Exhibit 6(c)
XXXXXXX & ASSOCIATES, L.P.
SELLING DEALER AGREEMENT
FOR SHARES OF THE OLSTEIN FUNDS
THIS SELLING DEALER AGREEMENT is made as of the ____ day of
_____________, 1995, between Xxxxxxx & Associates, L.P. (the "Distributor")
and the broker-dealer executing this Agreement (the "Selling Dealer").
WHEREAS, The Olstein Funds (the "Trust") is registered under the
Investment Company Act of 1940 (the "1940 Act"), as amended, as an open-end
management investment company and each series of the Trust (each a "Fund" and
collectively, the "Funds") is authorized to issue one or more series or
classes of shares of common stock or beneficial interest, as the case may be
("Shares");
WHEREAS, Xxxxxxx & Associates, L.P. and Xxxxxx Square Distributors, Inc.
are the exclusive national distributors (the "National Distributors") of the
Shares pursuant to an agreement with the Trust; and
WHEREAS, the Selling Dealer desires to serve as a selling dealer for
Shares;
NOW THEREFORE, in consideration of the promises and mutual covenants
herein contained, it is agreed among the parties as follows:
1. PURCHASE OF SHARES. The Selling Dealer may, from time to time
purchase Shares from the National Distributors in accordance with
the terms of this Agreement. In connection with each such purchase,
the Selling Dealer shall act as principal for its own account; the
Selling Dealer shall have no authority to act as agent for the
National Distributors or any of the Funds. The Selling Dealer
agrees that it shall purchase Shares only from the National
Distributors, either directly or through a securities dealer, such
as Fund/SERV (any such entity being referred to as a "Clearing
Broker") with which the Selling Dealer and the National Distributors
have established clearing arrangements. the Selling Dealer agrees
to purchase Shares of the Funds only in transactions contemplating
the simultaneous resale of such Shares to investors and in no event
shall the Selling Dealer place orders for Shares unless it has
already received customer orders to purchase Shares at the
applicable Public Offering Price.

** TO DO **
a) Under which law is The Olstein Funds registered, according to the selling dealer agreement?
b) Pick up the selling dealer agreement after its last sentence and write the next part.
The listing after this has no connection to the selling dealer agreement.

** SOURCE MATERIAL **

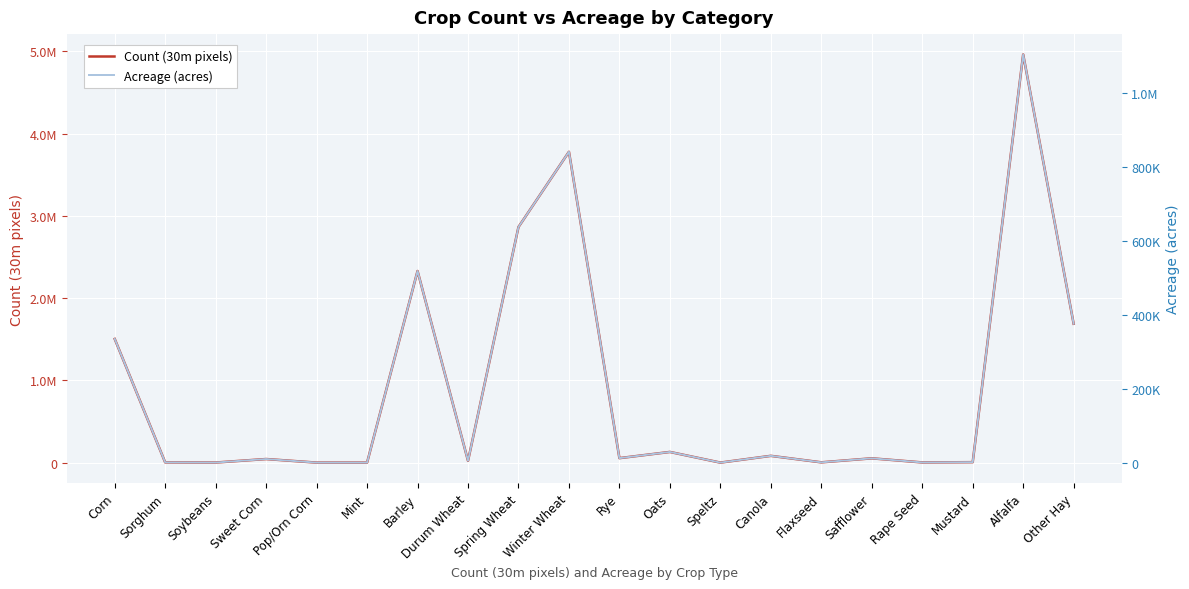

What is the difference between the second highest and minimum values in the Acreage (acres) series?

840210.6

** TASK-BY-TASK RESULTS **
a) The Investment Company Act of 1940, as amended.

b)
2. ACCEPTANCE OF PURCHASE ORDERS. Orders received from the Selling
Dealer for the purchase of Shares ("Purchase Orders") shall be
accepted by the National Distributors only at the price ("Public
Offering Price") set forth in the then effective prospectus used in
connection with the sale of such shares (the "Prospectus").
Purchase Orders shall be handled in accordance with such oral or
written instructions as the National Distributors may forward to the
Selling Dealer from time to time and shall be subject to procedures
relating to the purchase of Shares disclosed in the Prospectus.
Purchase Orders for Shares of any money market fund listed in
Schedule A must be accompanied by full payment in Federal Funds for
such Order to be effective. Payment for Shares of any funds listed
in Schedule A which are subject to a front-end sales load, or for
which Selling Dealers receive commissions advanced by the
Distributor ("Load Funds") must be received by the National
Distributors within five business days after receipt of the Purchase
Order. The National Distributors reserve the right,from time to time
and in their sole discretion, to limit the aggregate orders for
Shares of Load Funds placed by a Selling Dealer, for which payment
has not yet been received. In addition, all orders are subject to
acceptance or rejection by the National Distributors or the relevant
Fund in the sole discretion of either. Purchase Orders shall be
subject to receipt by the Trust's Transfer Agent of all required
documents in proper form and to the minimum initial and subsequent
purchase requirements set forth in the Prospectus.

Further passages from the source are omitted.